- [Problem details]:
Extract all lines that hold "Selecione" from the records below.

━━━ Material provided

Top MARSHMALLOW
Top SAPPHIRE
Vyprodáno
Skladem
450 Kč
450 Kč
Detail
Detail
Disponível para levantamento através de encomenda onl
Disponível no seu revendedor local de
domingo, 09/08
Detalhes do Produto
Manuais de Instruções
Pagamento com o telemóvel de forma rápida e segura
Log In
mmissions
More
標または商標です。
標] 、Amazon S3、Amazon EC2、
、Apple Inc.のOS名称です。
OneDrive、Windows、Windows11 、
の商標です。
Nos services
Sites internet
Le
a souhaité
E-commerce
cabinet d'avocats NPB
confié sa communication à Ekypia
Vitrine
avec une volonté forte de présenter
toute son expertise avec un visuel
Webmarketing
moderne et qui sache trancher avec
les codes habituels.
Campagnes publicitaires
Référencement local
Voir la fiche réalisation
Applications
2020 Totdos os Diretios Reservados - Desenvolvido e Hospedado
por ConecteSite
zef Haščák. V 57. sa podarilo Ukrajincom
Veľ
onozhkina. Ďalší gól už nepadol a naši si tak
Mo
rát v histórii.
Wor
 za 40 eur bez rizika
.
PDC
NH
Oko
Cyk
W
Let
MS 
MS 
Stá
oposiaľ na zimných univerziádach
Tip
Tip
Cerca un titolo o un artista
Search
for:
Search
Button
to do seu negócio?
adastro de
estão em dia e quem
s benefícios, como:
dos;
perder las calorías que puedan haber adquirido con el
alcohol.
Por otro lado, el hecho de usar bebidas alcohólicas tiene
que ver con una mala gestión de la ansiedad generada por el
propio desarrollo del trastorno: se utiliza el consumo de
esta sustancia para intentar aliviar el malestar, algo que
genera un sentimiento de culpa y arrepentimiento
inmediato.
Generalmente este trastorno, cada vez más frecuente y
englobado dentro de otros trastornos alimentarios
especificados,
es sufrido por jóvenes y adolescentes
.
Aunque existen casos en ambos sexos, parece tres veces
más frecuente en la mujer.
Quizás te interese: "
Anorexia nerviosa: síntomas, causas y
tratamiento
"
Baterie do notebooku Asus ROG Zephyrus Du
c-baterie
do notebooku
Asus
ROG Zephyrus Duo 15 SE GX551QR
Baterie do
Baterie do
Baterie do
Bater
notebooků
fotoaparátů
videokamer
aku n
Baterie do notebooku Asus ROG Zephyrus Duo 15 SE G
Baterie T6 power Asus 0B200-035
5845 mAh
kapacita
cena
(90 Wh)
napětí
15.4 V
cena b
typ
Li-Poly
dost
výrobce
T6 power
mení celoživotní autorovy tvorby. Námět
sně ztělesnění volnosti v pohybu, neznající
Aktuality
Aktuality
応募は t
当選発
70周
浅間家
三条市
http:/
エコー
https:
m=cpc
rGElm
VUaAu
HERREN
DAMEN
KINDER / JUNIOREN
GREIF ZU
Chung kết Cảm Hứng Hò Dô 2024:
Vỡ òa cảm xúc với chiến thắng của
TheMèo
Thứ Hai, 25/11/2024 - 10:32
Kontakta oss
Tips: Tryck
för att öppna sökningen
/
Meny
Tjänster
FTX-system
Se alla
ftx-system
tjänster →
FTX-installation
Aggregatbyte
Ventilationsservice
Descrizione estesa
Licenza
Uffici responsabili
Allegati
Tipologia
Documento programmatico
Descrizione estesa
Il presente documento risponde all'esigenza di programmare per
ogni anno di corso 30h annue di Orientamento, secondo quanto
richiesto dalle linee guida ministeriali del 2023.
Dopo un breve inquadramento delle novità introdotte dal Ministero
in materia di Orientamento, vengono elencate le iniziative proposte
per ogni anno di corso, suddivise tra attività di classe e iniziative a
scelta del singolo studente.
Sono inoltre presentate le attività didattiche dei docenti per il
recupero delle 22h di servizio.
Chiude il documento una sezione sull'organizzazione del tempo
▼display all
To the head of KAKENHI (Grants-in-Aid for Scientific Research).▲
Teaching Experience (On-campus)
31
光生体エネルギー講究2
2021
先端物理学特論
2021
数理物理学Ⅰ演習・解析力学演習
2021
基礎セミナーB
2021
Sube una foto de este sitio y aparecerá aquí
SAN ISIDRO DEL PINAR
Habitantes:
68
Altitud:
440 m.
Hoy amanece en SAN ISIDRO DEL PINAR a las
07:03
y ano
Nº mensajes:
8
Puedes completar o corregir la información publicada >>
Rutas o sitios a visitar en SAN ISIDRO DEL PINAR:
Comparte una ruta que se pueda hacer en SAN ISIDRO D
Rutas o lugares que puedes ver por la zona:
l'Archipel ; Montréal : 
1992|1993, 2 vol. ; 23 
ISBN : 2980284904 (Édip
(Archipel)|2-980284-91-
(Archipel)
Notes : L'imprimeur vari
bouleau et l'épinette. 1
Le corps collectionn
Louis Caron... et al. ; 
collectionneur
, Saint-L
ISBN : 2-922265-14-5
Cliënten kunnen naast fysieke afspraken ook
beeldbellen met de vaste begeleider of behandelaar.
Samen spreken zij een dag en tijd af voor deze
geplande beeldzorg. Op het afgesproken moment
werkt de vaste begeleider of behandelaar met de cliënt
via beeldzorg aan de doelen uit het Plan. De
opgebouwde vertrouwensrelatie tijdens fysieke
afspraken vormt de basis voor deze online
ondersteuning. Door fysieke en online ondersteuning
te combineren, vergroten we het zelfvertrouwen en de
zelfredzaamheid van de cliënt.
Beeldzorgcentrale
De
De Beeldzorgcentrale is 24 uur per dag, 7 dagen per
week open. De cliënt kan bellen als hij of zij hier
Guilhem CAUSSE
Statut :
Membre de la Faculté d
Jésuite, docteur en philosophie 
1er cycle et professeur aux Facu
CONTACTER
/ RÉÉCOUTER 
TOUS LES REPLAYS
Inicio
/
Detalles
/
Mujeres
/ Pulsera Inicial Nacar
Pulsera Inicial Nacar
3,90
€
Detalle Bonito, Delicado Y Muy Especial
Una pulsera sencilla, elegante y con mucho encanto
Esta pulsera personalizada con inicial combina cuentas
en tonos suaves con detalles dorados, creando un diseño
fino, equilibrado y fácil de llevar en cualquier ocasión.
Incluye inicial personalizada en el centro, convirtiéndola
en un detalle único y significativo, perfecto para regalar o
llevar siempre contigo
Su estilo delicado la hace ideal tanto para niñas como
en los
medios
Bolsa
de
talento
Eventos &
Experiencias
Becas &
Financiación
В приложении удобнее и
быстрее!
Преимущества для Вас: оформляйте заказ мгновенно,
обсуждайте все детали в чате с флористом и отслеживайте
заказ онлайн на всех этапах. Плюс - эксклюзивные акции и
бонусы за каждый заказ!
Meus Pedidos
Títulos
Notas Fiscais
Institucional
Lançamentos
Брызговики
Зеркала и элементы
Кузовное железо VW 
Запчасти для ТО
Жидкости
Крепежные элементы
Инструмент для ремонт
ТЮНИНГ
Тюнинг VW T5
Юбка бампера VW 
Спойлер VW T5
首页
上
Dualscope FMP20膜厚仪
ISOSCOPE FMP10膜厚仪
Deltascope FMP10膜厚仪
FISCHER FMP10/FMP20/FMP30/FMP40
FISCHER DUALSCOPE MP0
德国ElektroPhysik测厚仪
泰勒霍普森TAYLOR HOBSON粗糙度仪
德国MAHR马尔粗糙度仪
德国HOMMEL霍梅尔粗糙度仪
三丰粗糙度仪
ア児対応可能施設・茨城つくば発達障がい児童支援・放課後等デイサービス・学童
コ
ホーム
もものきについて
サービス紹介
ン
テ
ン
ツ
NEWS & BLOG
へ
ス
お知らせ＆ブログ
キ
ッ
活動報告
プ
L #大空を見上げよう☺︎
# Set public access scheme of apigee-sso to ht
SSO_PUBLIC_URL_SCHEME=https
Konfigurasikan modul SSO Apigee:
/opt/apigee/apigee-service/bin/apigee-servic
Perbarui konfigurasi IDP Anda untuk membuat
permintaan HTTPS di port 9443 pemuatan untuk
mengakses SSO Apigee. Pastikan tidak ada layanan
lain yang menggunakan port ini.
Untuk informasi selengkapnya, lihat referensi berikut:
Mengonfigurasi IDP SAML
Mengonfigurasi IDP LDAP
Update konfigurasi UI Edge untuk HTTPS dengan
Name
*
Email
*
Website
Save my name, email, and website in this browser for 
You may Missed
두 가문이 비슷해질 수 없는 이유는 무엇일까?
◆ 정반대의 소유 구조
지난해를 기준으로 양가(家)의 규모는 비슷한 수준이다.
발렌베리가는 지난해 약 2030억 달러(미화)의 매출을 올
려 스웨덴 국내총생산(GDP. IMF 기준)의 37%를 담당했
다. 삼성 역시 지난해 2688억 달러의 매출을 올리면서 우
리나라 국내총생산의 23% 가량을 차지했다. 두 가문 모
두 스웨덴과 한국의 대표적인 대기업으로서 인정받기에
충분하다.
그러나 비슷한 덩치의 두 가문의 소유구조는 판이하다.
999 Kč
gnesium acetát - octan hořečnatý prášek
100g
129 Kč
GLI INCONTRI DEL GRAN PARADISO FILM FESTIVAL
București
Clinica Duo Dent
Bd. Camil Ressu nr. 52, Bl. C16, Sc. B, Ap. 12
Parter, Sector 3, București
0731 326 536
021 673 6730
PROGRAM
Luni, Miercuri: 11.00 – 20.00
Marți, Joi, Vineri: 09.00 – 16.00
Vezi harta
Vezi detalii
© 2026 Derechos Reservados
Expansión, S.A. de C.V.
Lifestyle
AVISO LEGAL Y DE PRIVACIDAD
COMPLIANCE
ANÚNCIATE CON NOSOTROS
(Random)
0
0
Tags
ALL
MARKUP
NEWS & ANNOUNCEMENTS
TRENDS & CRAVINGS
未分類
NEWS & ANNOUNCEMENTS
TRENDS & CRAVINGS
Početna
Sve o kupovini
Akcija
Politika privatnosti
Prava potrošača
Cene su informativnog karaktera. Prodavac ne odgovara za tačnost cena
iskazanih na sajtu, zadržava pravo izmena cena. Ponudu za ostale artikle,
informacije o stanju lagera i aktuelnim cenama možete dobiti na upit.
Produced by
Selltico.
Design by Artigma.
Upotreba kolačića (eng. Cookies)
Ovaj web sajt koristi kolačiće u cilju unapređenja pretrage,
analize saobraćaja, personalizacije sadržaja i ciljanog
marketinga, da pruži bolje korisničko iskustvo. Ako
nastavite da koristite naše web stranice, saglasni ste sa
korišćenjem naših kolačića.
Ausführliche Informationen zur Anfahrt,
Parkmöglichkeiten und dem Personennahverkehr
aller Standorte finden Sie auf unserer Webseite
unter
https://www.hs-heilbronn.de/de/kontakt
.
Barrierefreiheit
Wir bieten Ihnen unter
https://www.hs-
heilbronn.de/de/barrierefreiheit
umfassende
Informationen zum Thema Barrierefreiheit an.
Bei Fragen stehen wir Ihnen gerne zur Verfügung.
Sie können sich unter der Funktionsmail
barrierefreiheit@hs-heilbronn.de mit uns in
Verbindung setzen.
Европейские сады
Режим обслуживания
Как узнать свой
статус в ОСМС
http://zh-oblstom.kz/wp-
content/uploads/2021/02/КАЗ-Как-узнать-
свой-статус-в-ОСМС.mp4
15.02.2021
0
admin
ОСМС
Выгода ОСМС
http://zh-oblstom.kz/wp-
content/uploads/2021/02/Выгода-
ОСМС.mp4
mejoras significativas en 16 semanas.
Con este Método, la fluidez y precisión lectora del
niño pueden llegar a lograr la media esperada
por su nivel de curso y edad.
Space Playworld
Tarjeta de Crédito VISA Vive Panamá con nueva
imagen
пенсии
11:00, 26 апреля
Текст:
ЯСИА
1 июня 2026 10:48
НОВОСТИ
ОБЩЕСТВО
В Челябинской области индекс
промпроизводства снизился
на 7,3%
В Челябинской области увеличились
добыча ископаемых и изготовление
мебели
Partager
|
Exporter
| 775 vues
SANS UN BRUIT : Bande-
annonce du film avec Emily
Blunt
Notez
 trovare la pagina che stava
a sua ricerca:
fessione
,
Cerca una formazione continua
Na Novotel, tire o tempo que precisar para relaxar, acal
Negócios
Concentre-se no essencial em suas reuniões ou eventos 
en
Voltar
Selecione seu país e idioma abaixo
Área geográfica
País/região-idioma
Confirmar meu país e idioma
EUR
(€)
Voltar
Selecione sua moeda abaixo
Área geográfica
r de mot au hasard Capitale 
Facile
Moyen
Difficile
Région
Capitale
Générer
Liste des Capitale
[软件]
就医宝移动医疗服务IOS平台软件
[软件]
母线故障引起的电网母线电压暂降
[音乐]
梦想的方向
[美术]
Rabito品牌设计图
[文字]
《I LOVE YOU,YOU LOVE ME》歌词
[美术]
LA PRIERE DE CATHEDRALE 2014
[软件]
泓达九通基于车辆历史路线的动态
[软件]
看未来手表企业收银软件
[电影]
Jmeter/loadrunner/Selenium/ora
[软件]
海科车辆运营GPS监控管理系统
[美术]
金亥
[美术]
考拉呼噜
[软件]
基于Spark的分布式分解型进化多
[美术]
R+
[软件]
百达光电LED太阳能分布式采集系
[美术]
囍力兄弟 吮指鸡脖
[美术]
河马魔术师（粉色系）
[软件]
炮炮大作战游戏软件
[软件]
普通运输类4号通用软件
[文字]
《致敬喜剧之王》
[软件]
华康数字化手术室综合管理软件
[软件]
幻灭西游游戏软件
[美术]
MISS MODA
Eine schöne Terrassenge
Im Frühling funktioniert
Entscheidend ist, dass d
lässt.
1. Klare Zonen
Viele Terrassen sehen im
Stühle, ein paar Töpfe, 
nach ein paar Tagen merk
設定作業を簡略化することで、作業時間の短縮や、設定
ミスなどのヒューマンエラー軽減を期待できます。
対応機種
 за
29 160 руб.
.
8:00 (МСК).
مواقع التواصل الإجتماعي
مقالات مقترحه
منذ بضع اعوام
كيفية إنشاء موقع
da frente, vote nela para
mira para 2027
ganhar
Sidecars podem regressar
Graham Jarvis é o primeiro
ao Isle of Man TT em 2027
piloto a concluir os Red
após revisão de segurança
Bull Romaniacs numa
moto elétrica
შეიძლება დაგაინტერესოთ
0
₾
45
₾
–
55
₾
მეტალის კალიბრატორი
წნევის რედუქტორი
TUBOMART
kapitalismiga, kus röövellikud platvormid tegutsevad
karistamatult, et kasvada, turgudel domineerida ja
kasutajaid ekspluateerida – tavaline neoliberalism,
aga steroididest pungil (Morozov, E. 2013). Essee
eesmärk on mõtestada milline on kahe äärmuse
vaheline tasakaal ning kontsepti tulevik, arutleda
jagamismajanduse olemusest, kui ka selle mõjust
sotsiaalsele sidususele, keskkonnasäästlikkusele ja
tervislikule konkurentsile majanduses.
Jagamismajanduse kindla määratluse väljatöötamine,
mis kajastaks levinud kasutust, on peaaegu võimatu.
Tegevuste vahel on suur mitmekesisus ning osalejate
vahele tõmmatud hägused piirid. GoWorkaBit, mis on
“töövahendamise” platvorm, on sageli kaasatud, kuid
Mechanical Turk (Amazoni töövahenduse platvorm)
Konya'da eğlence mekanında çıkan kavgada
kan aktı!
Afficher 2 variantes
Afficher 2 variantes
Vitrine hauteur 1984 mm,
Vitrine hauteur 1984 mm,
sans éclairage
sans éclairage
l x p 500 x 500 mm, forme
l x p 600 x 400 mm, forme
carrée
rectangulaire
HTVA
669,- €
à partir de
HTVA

━━━━━━

- [Exercise answer]:
Selecione seu país e idioma abaixo
Selecione sua moeda abaixo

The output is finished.